Alison Barry, Colin Farrell and Alicja Bachleda

Concerning the power of perception and the importance of faith, luck and self-belief, Ondine is a well written and well made film that’s interesting enough to resonate with most people, while daft enough to provide some fun escapism. Drowning in a sea of self-loathing, Syracuse is thrown a lifeline when Ondine enters his life. Because she doesn’t judge him on his past and believes in his goodness, so he starts to believe in himself. And when you respect yourself and those around you – the film would have us believe – good things will come your way. It’s a simple message, but quite sweet in its simplicity.

Behind the drama it also feels that Jordan’s got some things to say about his countrymen. That Ondine works at all is thanks in part to a certain rural Irish proclivity towards superstition. After years of toiling in hardship and isolation, perhaps it’s easy to jump at fantasy when something unknown enters your life. To this small and close-knit town, the arrival of the exotic Ondine is both curious and suspicious – a diversion to the everyday, yet also something to be feared.

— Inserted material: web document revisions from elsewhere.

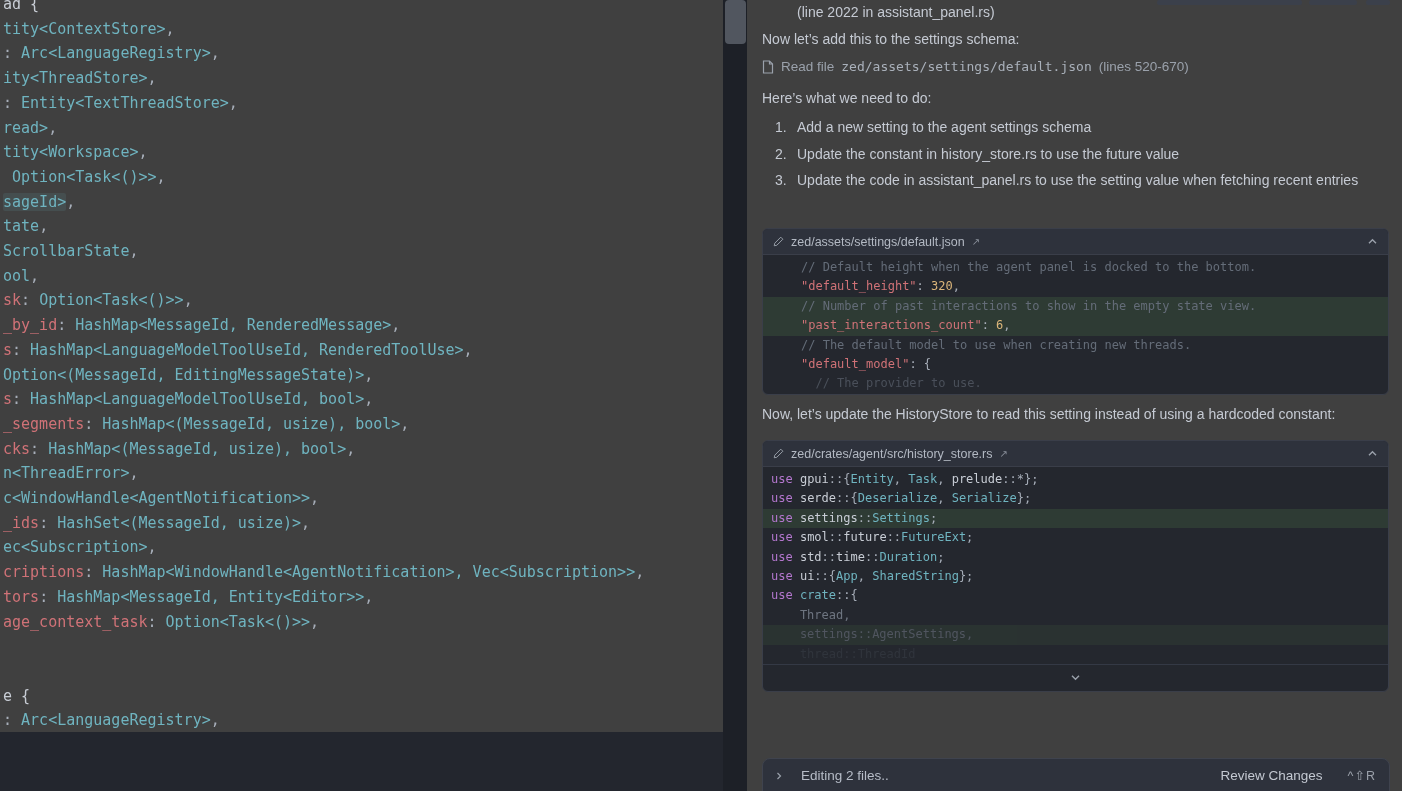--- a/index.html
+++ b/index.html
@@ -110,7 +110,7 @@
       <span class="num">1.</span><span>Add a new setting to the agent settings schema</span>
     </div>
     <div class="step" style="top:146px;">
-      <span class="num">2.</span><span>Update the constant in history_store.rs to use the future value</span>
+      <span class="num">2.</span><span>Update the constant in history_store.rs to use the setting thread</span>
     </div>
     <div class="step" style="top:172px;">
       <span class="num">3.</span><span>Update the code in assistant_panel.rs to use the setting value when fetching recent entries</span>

And in this respect, Ondine raises a more profound and modern concern: that of Ireland’s ongoing immigration troubles. While it’s not specified exactly where Ondine is set (although judging by the accents it’s southern Ireland), there have been a number of stories in the last couple of years concerning vicious attacks on central European immigrants in Belfast, culminating in around 100 Romanians having to leave the country after further attacks in late 2009.

Small, insular communities have always struggled to assimilate foreigners into their fold. Closed minded intolerance and fear of the ‘the other’ nearly always leads to misunderstanding. Where in this past this bred superstition – and over time mythological fantasy (one theory behind ‘selkies’ is the sightings of Finnish boatmen, who tended to wear seal skins to keep them warm and dry) – today it mostly leads to violence. If Jordan posits a subtext of tolerance through understanding in Ondine then it’s admirable, if fairly subtle.

1 comment:

  1. I went to see this last night at our beautiful art deco cinema (The Rex in Berkhamsted) It wasn't a film I'd have chosen to see (not keen on Mr Farrell) but it was a lovely, quirky little film. Perfect for a tuesday night! It was like flicking through the pages of a Toast catalogue. I'm now craving a visit to the seaside.
    Off to see Welcome to the Sticks (Bienvenue chez les Ch'tis) tonight. Have seen it before and laughed so hard. If you get the chance, you'd love it.